The jury cited the employer’s lack of proper safety training, as well as the employer’s role in allowing a workplace culture where employees failed to place adequate importance on safety practices, as a basis for the general damages. It did not provide an explanation for its assessment of punitive damages.
The employer appealed the punitive damages award. It argued before the Court of Appeal that punitive damages should not have been left with the jury. The Court held that the trial judge had properly directed the jury, that the jury was entitled to make such an assessment, and that there was sufficient evidence for the jury’s award of punitive damages (including facts such as the supervisor’s direction to the employee to claim that the accident had not occurred in the workplace).
The employer also argued that the trial judge had erred in his instruction to the jury regarding the assessment of punitive damages, further suggesting that the trial judge should have provided guidance on amount of punitive damages. The Court found that the trial judge “adequately equipped” the jury to assess the employer’s conduct and held that, in fact, it would have been improper for the trial judge to suggest a range for punitive damages to the jury.

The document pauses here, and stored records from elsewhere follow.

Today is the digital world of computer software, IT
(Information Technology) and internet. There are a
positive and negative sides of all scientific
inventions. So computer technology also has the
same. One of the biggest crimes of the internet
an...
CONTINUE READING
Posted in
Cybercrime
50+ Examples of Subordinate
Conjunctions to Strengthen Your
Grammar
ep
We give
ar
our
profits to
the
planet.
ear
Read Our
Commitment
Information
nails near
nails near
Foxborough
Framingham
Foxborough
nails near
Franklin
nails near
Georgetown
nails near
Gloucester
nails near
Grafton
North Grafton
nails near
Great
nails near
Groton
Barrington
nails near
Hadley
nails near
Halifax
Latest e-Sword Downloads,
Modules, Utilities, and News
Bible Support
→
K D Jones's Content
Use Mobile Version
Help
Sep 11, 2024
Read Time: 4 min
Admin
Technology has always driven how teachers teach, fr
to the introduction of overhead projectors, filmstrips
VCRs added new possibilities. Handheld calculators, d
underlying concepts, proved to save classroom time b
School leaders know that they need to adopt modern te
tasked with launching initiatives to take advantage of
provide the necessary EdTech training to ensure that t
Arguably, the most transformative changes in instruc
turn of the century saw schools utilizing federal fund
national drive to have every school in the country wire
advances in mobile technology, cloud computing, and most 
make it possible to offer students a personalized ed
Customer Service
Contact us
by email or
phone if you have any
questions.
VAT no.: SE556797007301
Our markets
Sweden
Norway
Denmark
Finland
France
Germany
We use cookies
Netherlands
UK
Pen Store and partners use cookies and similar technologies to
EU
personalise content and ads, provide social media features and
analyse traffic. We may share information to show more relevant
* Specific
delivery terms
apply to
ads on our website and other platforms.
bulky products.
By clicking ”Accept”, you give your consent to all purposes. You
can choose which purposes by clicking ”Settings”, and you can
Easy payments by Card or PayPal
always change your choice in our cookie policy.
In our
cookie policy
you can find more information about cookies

Next, the employer argued that it should not be liable for the conduct of the two supervisors in question. In rejecting this argument, the Court held that there “was no question that the conduct of the supervisors was the conduct of their employer.” The Court also rejected the employer’s argument that the award was “irrational” and inordinately large, and further disagreed that the punitive damages award should be reduced on the basis of contributory negligence.
This decision serves as a reminder to employers that decision-makers will not hesitate to hold an employer accountable for the actions and behaviour of management or supervisory staff in health and safety matters. It also confirms that, to minimize the risk of liability of this nature, an employer should take proactive steps to ensure its respective workplace is not perceived to inadequately emphasize safety practices or allow a generally unsafe culture.